# Moving back to Uk from Italy



## shauns303 (Jan 9, 2012)

We will not be moving many things, just some suitcases, speakers, projector and some kitchen stuff, but will not be able to do it by plane. We were considering hiring a car and driving ourselves but then we would have to return the car to Italy and then fly to uk. Too much effort and expense. 

Does anyone know of a car hiring service that allows a drop off in another country? Rather than returning it? I have been searching but have had no luck. 

Or any removal companies that do small jobs for a good price? Private career? Or any other suggestions? Should I post this in another forum? 

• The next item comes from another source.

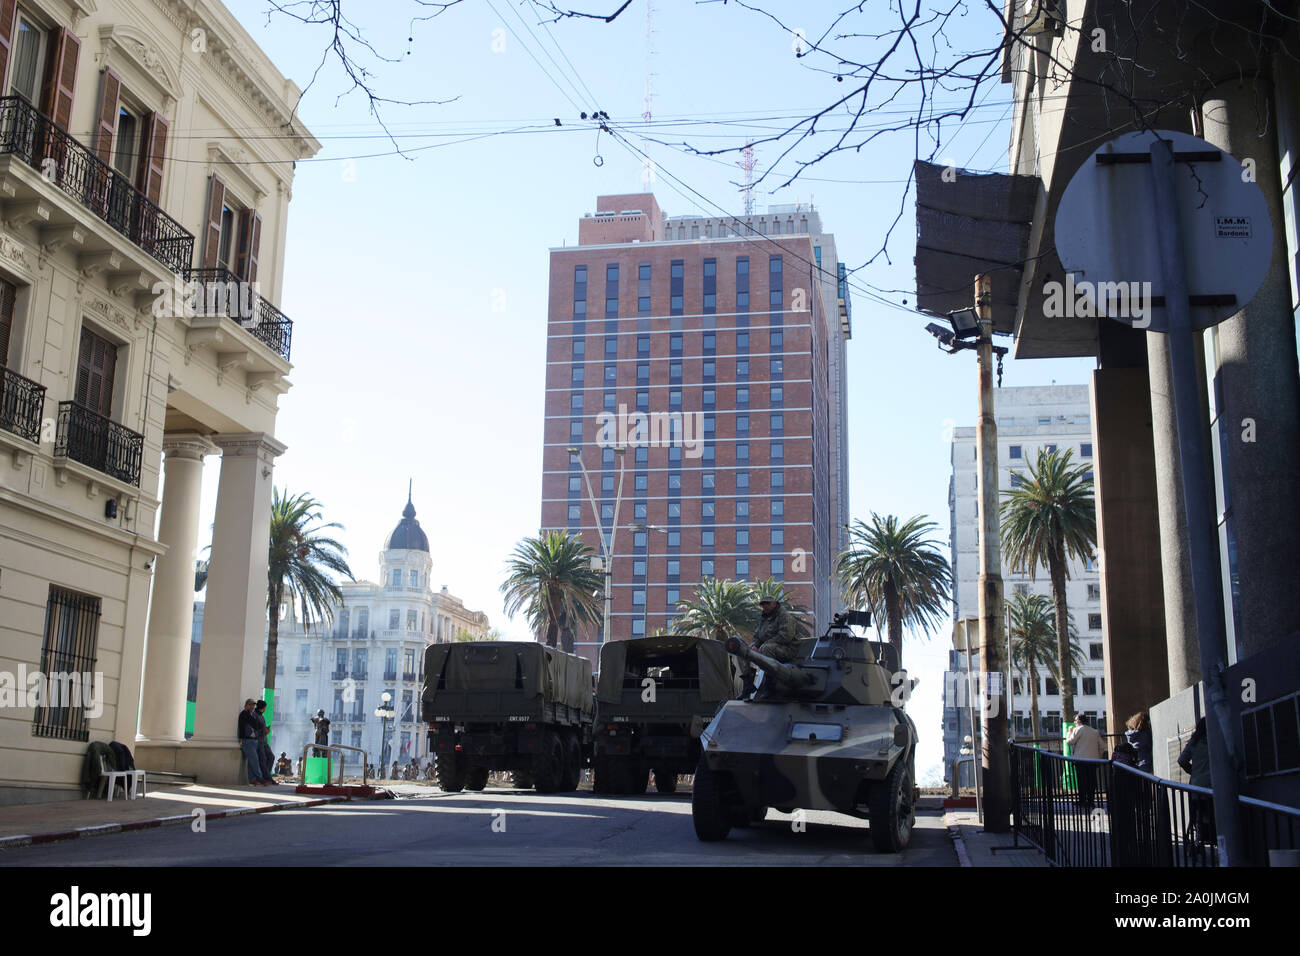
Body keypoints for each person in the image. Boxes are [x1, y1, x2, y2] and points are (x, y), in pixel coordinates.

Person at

Thanks to anyone you will read and feel like lending some advice. 

Ciao


----------



## jessabella (Apr 16, 2012)

I know enterprise has offices all over and different countries so might be worth giving them a ring...not sure but they did come to mind


----------



## Twinkle Canelli (Mar 2, 2012)

In January of this year, I had to pick up a new car from Monte Carlo. I tried to hire a car in Italy and drop it off in Monaco, but it was absolutely impossible. I ended up paying someone to come from Monte Carlo to Piemonte and take me back with them and drop me off there. I think your best bet is to try to find someone who is doing a similar journey and sharing costs.


----------



## shauns303 (Jan 9, 2012)

Thank you for the replies. I think I have found company through a service on the expat forum. That will do the door to door move for a good price. "I Think"....


----------



## Twinkle Canelli (Mar 2, 2012)

Will have my fingers crossed for you! Good luck!


----------